- REQUIREMENT:
Transcribe all records exactly; omit pictures.

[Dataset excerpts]

-- -- --

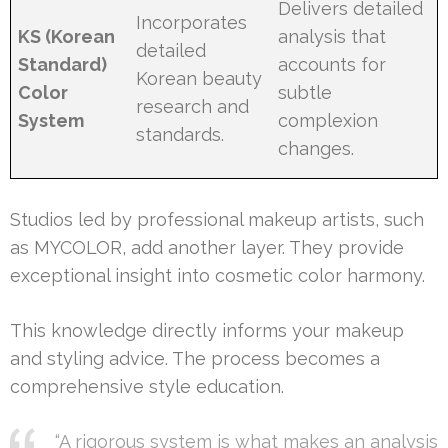
Delivers detailed
Incorporates
KS (Korean
analysis that
detailed
Standard)
accounts for
Korean beauty
Color
subtle
research and
System
complexion
standards.
changes.
Studios led by professional makeup artists, such
as MYCOLOR, add another layer. They provide
exceptional insight into cosmetic color harmony.
This knowledge directly informs your makeup
and styling advice. The process becomes a
comprehensive style education.
“A rigorous system is what makes an analysis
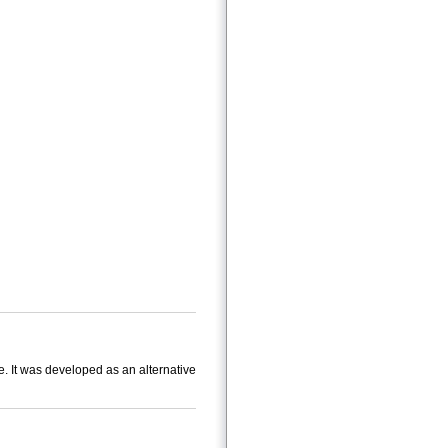
e. It was developed as an alternative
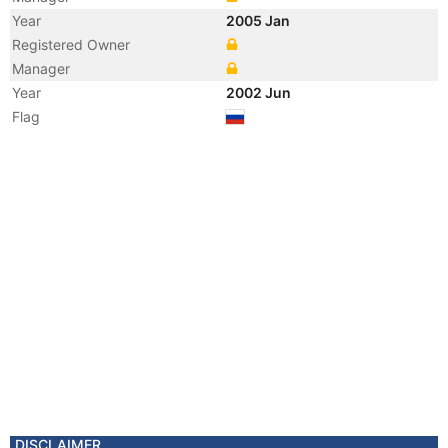
Year
2005 Jan
Registered Owner
Manager
Year
2002 Jun
Flag
DISCLAIMER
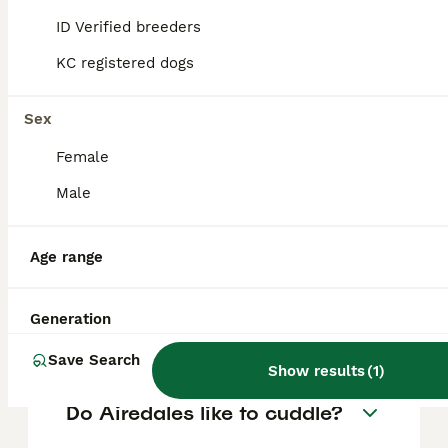
FAQs
ID Verified breeders
KC registered dogs
Do Airedale Terriers shed a
lot?
Sex
Female
Airedale Terriers have a dense, wiry coat
that sheds minimally compared to many
Male
other breeds. Regular grooming and brushing
help manage loose hairs and keep their coat
healthy.
Age range
Are Airedales good with
Generation
children?
Save Search
Show results
(
1
)
Do Airedales like to cuddle?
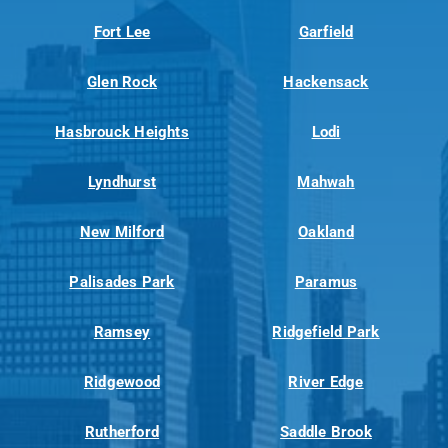
Fort Lee
Garfield
Glen Rock
Hackensack
Hasbrouck Heights
Lodi
Lyndhurst
Mahwah
New Milford
Oakland
Palisades Park
Paramus
Ramsey
Ridgefield Park
Ridgewood
River Edge
Rutherford
Saddle Brook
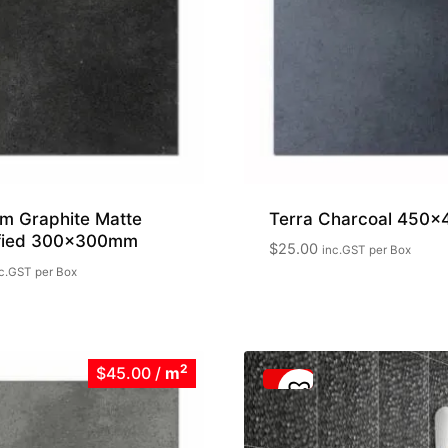
m Graphite Matte
Terra Charcoal 450
ified 300x300mm
$
25.00
inc.GST
per Box
c.GST
per Box
2
$45.00
/
m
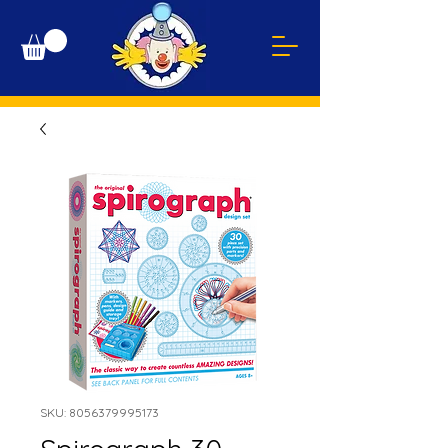
SKU: 8056379995173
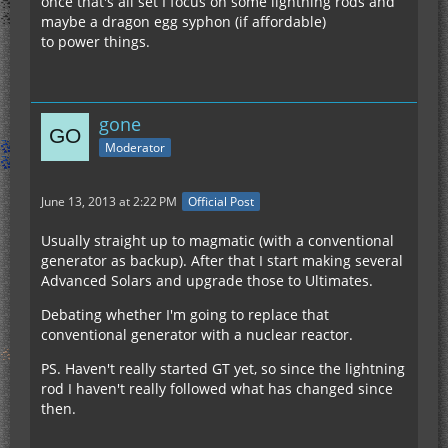
once that's all set I focus on some lightning rods and
maybe a dragon egg syphon (if affordable)
to power things.
gone
Moderator
June 13, 2013 at 2:22 PM
Official Post
Usually straight up to magmatic (with a conventional
generator as backup). After that I start making several
Advanced Solars and upgrade those to Ultimates.
Debating whether I'm going to replace that
conventional generator with a nuclear reactor.
PS. Haven't really started GT yet, so since the lightning
rod I haven't really followed what has changed since
then.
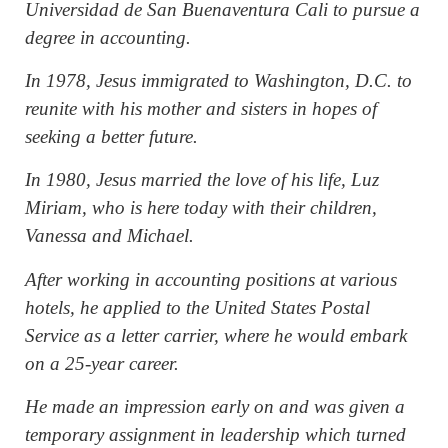
Universidad de San Buenaventura Cali to pursue a
degree in accounting.
In 1978, Jesus immigrated to Washington, D.C. to
reunite with his mother and sisters in hopes of
seeking a better future.
In 1980, Jesus married the love of his life, Luz
Miriam, who is here today with their children,
Vanessa and Michael.
After working in accounting positions at various
hotels, he applied to the United States Postal
Service as a letter carrier, where he would embark
on a 25-year career.
He made an impression early on and was given a
temporary assignment in leadership which turned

-- -- --

- SOLUTION TO THE PROBLEM:
Delivers detailed
Incorporates
KS (Korean
analysis that
detailed
Standard)
accounts for
Korean beauty
Color
subtle
research and
System
complexion
standards.
changes.
Studios led by professional makeup artists, such
as MYCOLOR, add another layer. They provide
exceptional insight into cosmetic color harmony.
This knowledge directly informs your makeup
and styling advice. The process becomes a
comprehensive style education.
“A rigorous system is what makes an analysis
e. It was developed as an alternative
Year
2005 Jan
Registered Owner
Manager
Year
2002 Jun
Flag
DISCLAIMER
FAQs
ID Verified breeders
KC registered dogs
Do Airedale Terriers shed a
lot?
Sex
Female
Airedale Terriers have a dense, wiry coat
that sheds minimally compared to many
Male
other breeds. Regular grooming and brushing
help manage loose hairs and keep their coat
healthy.
Age range
Are Airedales good with
Generation
children?
Save Search
Show results
(
1
)
Do Airedales like to cuddle?
Fort Lee
Garfield
Glen Rock
Hackensack
Hasbrouck Heights
Lodi
Lyndhurst
Mahwah
New Milford
Oakland
Palisades Park
Paramus
Ramsey
Ridgefield Park
Ridgewood
River Edge
Rutherford
Saddle Brook
m Graphite Matte
Terra Charcoal 450
ified 300x300mm
$
25.00
inc.GST
per Box
c.GST
per Box
2
$45.00
/
m
SKU: 8056379995173
once that's all set I focus on some lightning rods and
maybe a dragon egg syphon (if affordable)
to power things.
gone
Moderator
June 13, 2013 at 2:22 PM
Official Post
Usually straight up to magmatic (with a conventional
generator as backup). After that I start making several
Advanced Solars and upgrade those to Ultimates.
Debating whether I'm going to replace that
conventional generator with a nuclear reactor.
PS. Haven't really started GT yet, so since the lightning
rod I haven't really followed what has changed since
then.
Universidad de San Buenaventura Cali to pursue a
degree in accounting.
In 1978, Jesus immigrated to Washington, D.C. to
reunite with his mother and sisters in hopes of
seeking a better future.
In 1980, Jesus married the love of his life, Luz
Miriam, who is here today with their children,
Vanessa and Michael.
After working in accounting positions at various
hotels, he applied to the United States Postal
Service as a letter carrier, where he would embark
on a 25-year career.
He made an impression early on and was given a
temporary assignment in leadership which turned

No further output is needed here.